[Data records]
******************************

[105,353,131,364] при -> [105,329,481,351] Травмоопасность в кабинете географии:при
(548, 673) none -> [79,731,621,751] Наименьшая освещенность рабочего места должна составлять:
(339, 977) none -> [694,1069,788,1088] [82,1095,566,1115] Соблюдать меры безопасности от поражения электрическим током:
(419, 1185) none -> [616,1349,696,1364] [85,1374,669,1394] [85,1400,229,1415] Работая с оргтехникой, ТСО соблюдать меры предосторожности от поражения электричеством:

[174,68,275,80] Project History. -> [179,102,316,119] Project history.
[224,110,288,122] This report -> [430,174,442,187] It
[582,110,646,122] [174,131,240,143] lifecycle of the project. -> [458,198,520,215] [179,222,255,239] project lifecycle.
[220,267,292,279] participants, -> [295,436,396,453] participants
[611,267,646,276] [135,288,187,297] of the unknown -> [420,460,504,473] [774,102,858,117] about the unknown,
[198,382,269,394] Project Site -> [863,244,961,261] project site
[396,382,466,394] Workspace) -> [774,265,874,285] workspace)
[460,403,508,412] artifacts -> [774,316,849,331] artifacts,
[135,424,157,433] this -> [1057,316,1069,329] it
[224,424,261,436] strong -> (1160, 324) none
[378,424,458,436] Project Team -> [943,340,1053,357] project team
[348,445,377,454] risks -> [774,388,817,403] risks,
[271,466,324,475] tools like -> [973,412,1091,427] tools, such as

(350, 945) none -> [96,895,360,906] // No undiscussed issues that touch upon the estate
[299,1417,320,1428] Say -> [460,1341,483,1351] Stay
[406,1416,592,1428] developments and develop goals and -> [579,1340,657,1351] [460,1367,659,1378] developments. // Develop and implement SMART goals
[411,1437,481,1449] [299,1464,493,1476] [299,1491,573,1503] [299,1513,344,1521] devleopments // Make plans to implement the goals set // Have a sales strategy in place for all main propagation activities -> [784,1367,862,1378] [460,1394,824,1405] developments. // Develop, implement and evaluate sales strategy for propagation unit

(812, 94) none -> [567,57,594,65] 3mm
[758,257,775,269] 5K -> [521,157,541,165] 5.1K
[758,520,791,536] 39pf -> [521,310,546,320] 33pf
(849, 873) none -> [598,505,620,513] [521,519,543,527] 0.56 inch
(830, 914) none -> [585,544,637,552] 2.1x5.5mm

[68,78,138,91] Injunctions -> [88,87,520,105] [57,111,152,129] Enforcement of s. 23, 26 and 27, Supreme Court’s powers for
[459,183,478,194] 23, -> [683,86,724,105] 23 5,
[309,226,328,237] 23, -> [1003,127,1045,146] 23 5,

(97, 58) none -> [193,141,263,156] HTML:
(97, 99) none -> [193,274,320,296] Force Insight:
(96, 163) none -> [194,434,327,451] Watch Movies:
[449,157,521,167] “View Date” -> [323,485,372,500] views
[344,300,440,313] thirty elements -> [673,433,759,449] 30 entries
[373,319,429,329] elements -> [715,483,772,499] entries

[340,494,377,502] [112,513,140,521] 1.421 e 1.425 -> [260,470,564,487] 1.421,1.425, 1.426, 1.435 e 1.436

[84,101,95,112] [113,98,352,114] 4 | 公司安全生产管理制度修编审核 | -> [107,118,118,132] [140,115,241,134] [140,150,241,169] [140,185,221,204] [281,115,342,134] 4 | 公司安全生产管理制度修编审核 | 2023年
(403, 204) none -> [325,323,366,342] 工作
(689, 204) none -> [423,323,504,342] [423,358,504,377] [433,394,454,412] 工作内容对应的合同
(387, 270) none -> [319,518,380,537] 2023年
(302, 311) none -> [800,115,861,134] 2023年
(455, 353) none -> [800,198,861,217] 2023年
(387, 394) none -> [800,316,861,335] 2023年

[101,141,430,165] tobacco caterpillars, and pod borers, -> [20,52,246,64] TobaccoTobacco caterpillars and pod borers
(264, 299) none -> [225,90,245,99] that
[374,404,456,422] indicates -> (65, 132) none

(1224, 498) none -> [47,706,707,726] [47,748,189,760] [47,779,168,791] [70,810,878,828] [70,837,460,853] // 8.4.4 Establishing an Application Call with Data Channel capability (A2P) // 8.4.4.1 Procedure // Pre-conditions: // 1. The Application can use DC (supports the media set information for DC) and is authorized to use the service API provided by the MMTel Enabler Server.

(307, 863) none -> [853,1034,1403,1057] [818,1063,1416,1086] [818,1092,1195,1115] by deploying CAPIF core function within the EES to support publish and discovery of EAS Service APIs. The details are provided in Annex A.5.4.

******************************

YOUR OBJECTIVE
Copy word for word the stretch of entries above from the line that has "[84,101,95,112] [113,98,352,114] 4" through the line that has "[374,404,456,422] indicates -> (65, 132) none", both ends included, and nothing outside it.

WRITTEN SOLUTION
[84,101,95,112] [113,98,352,114] 4 | 公司安全生产管理制度修编审核 | -> [107,118,118,132] [140,115,241,134] [140,150,241,169] [140,185,221,204] [281,115,342,134] 4 | 公司安全生产管理制度修编审核 | 2023年
(403, 204) none -> [325,323,366,342] 工作
(689, 204) none -> [423,323,504,342] [423,358,504,377] [433,394,454,412] 工作内容对应的合同
(387, 270) none -> [319,518,380,537] 2023年
(302, 311) none -> [800,115,861,134] 2023年
(455, 353) none -> [800,198,861,217] 2023年
(387, 394) none -> [800,316,861,335] 2023年

[101,141,430,165] tobacco caterpillars, and pod borers, -> [20,52,246,64] TobaccoTobacco caterpillars and pod borers
(264, 299) none -> [225,90,245,99] that
[374,404,456,422] indicates -> (65, 132) none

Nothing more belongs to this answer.